**WORK REQUIRED:**
Go through the listing and copy each line with the string "about".
(DATA SECTION Opens)
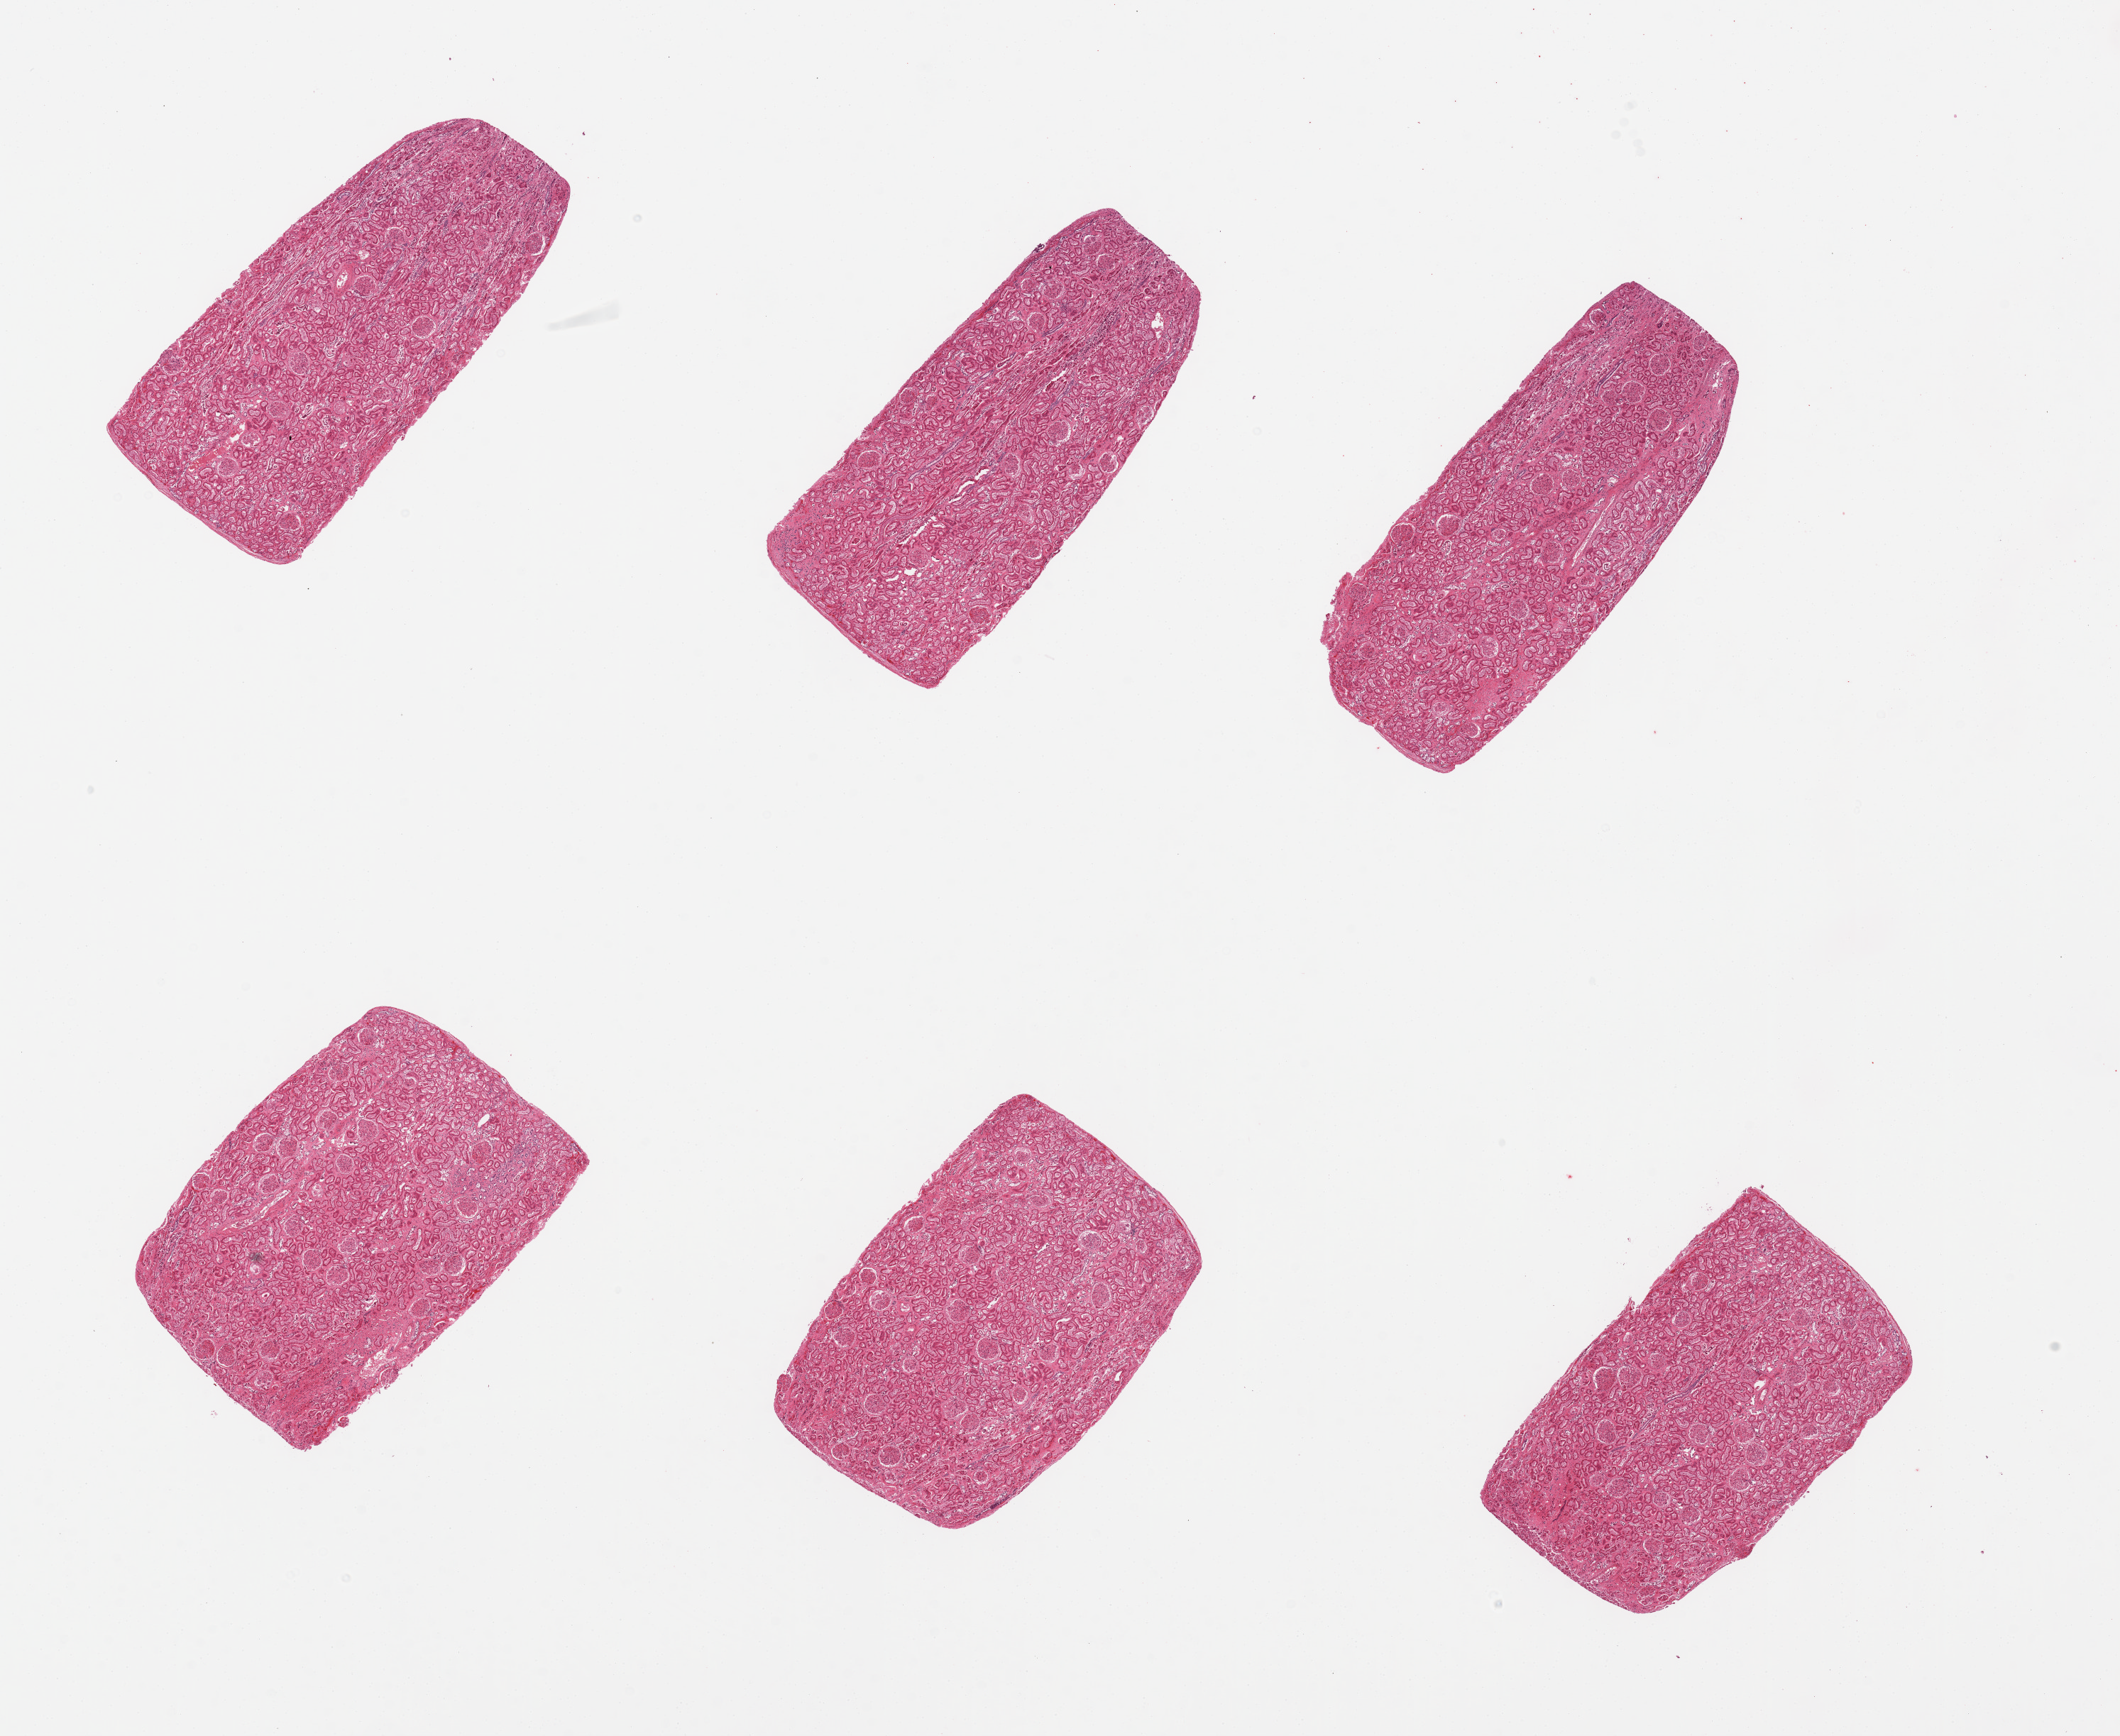
Haematoxylin and eosin whole-slide image, shown as a low-resolution overview of the whole scanned area (about 23.6 x 19.3 mm); PAXgene-fixed, paraffin-embedded tissue; section of renal cortex (target tissue); donor tissue sample. Male donor.
Review note (as recorded): 6 pieces, glomeruli in all sections.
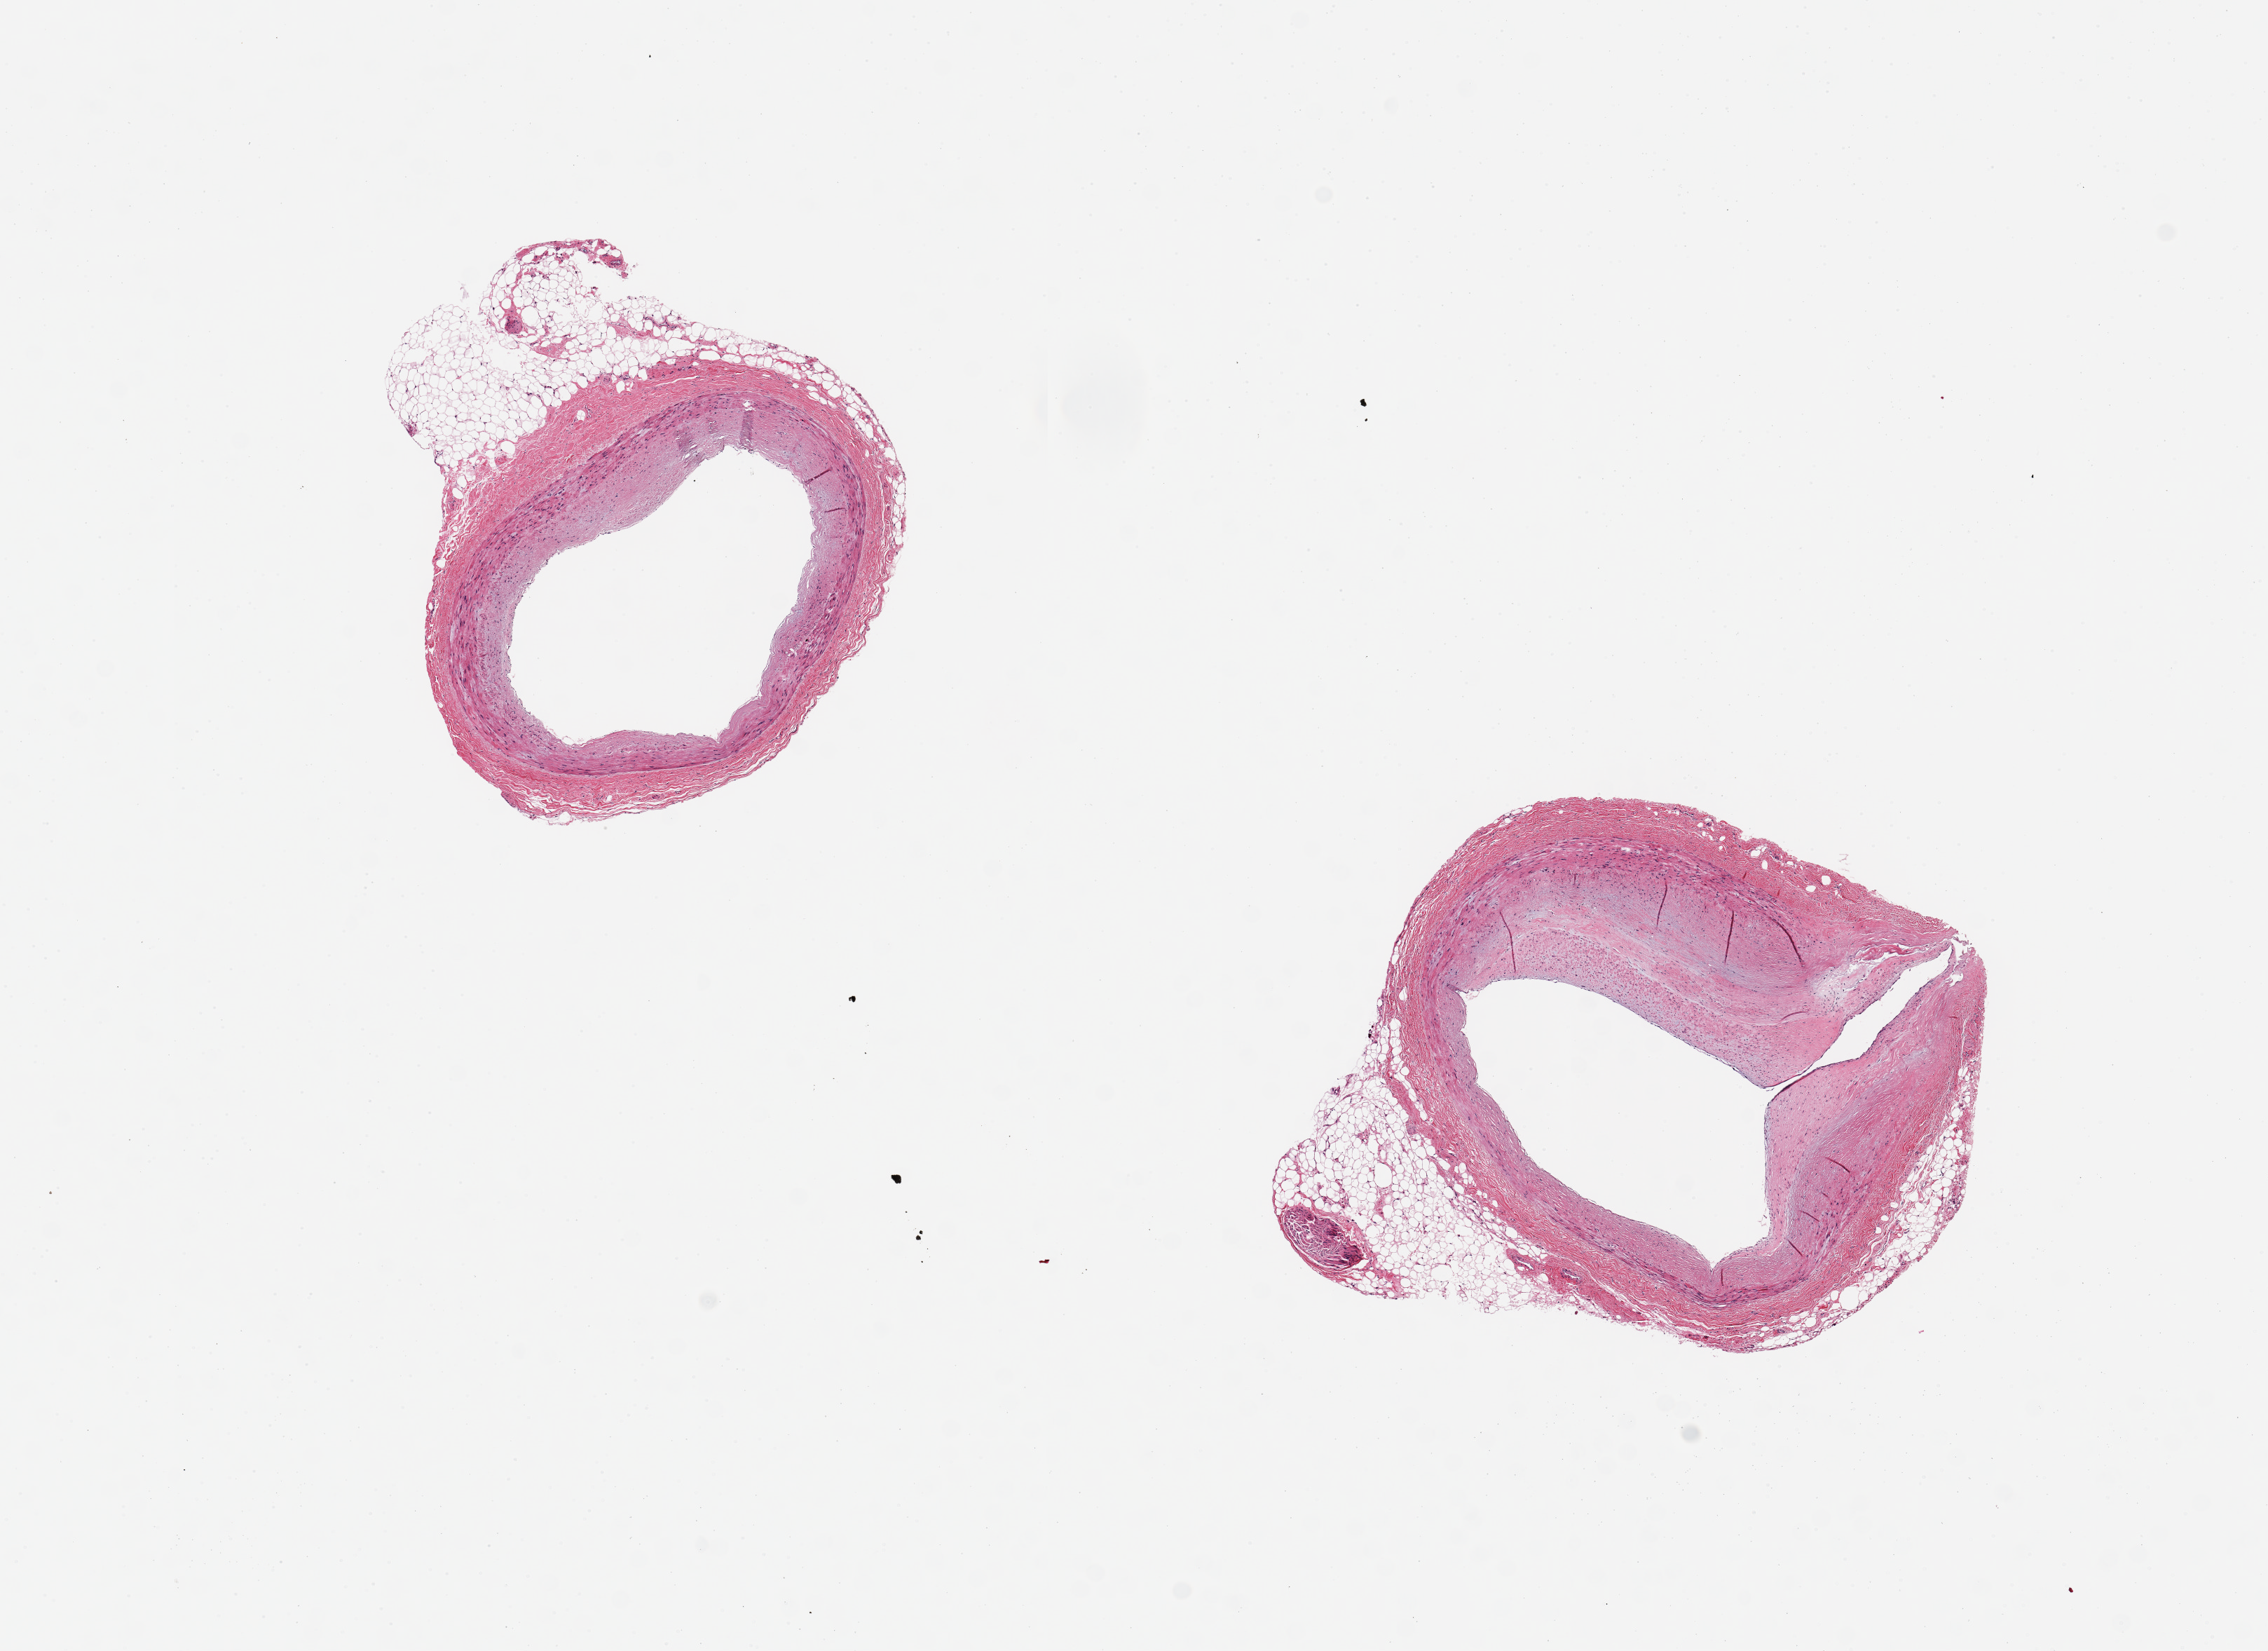
Whole-slide image, haematoxylin and eosin stain, low-resolution overview of the scanned area, about 12.8 x 9.3 mm; PAXgene-fixed, paraffin-embedded tissue; sampled site (target tissue): coronary artery; donor tissue sample. Donor: female.
Pathologist's review note for this sample: 2 aliquots, ~3mm d, mild atherosclerosis (<20% occlusion), one aliquot with nubbin of fat.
(DATA SECTION Closes)
**ANSWER FOR THE TASK:**
Haematoxylin and eosin whole-slide image, shown as a low-resolution overview of the whole scanned area (about 23.6 x 19.3 mm); PAXgene-fixed, paraffin-embedded tissue; section of renal cortex (target tissue); donor tissue sample. Male donor.
Whole-slide image, haematoxylin and eosin stain, low-resolution overview of the scanned area, about 12.8 x 9.3 mm; PAXgene-fixed, paraffin-embedded tissue; sampled site (target tissue): coronary artery; donor tissue sample. Donor: female.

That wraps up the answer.